§ The records
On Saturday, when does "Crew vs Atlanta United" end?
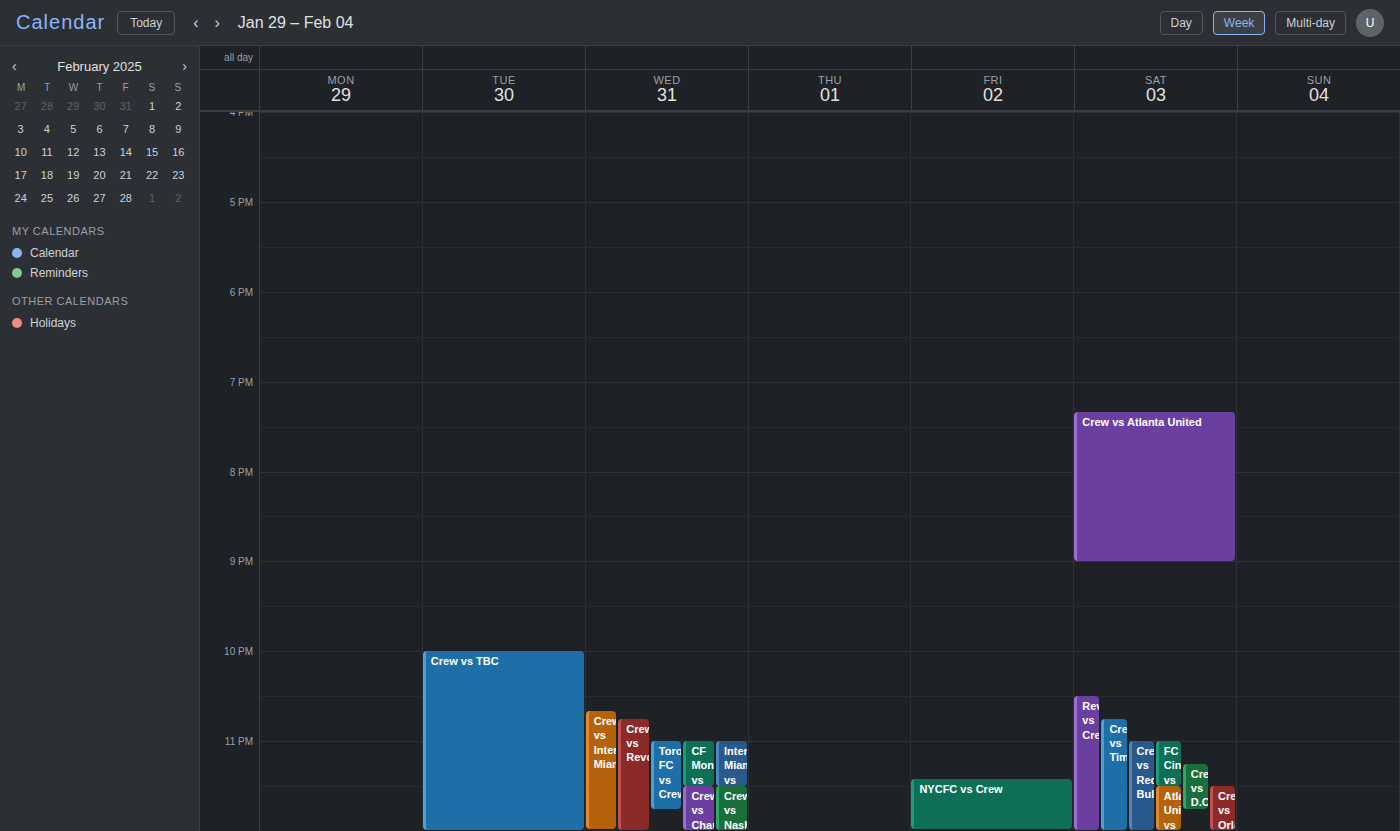
9:00 PM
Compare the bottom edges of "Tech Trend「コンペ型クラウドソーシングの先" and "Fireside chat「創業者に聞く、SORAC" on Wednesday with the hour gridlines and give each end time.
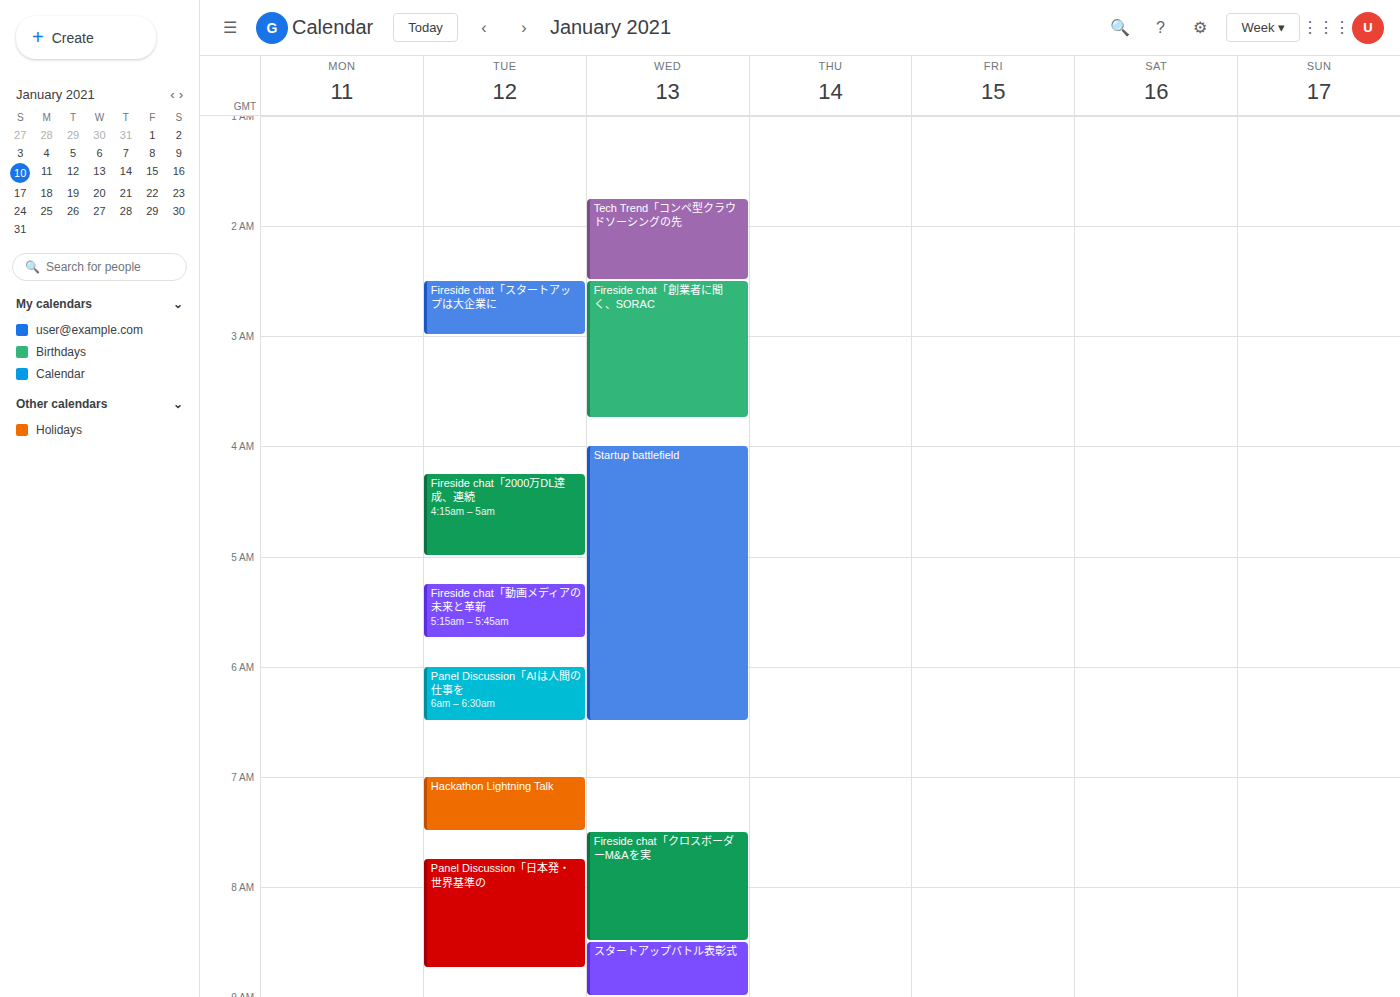
"Tech Trend「コンペ型クラウドソーシングの先": 2:30 AM, halfway between the 2 AM and 3 AM lines. "Fireside chat「創業者に聞く、SORAC": 3:45 AM, neither: three quarters of the way from the 3 AM line to the 4 AM line.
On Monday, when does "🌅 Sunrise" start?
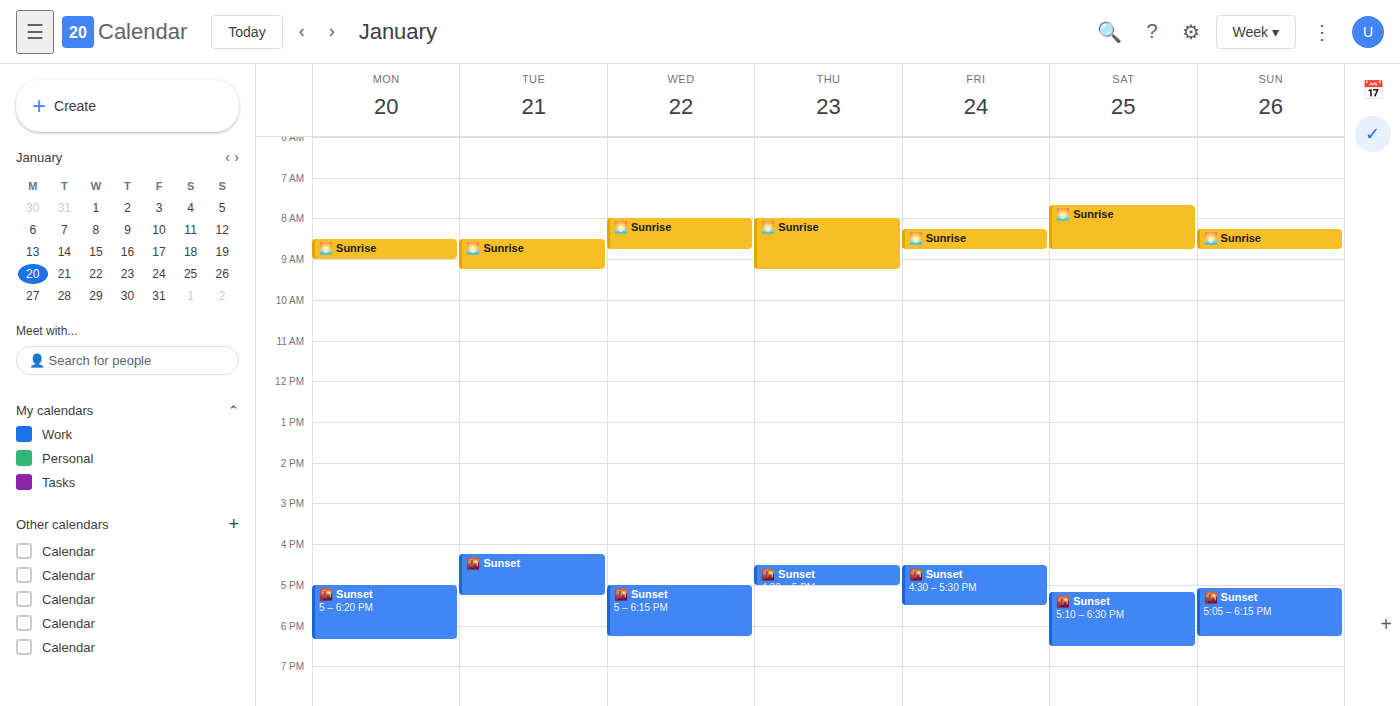
8:30 AM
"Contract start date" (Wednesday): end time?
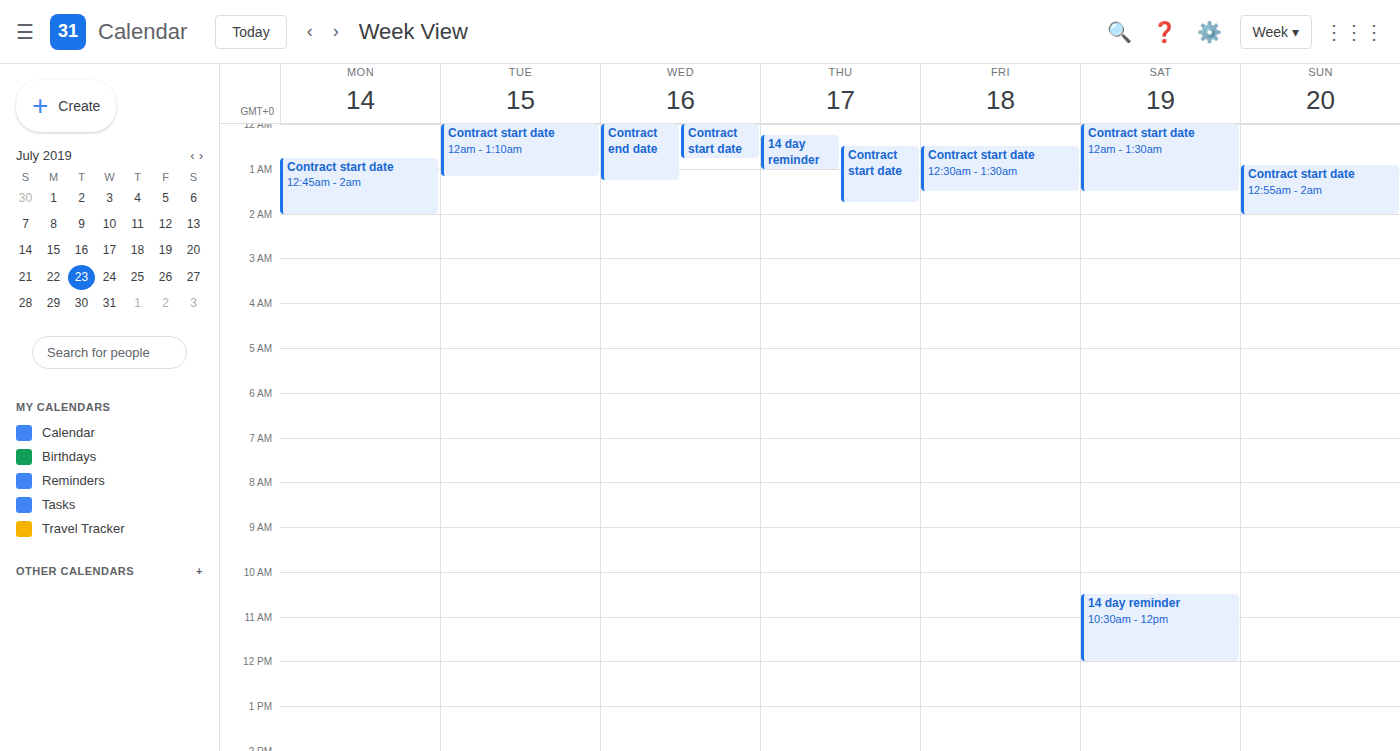
12:45 AM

§ Set task
Arrange the lines above as a numbered list, omitting any blank lines. Leave the pictures out of your list.

§ Task response
1. On Saturday, when does "Crew vs Atlanta United" end?
2. 9:00 PM
3. Compare the bottom edges of "Tech Trend「コンペ型クラウドソーシングの先" and "Fireside chat「創業者に聞く、SORAC" on Wednesday with the hour gridlines and give each end time.
4. "Tech Trend「コンペ型クラウドソーシングの先": 2:30 AM, halfway between the 2 AM and 3 AM lines. "Fireside chat「創業者に聞く、SORAC": 3:45 AM, neither: three quarters of the way from the 3 AM line to the 4 AM line.
5. On Monday, when does "🌅 Sunrise" start?
6. 8:30 AM
7. "Contract start date" (Wednesday): end time?
8. 12:45 AM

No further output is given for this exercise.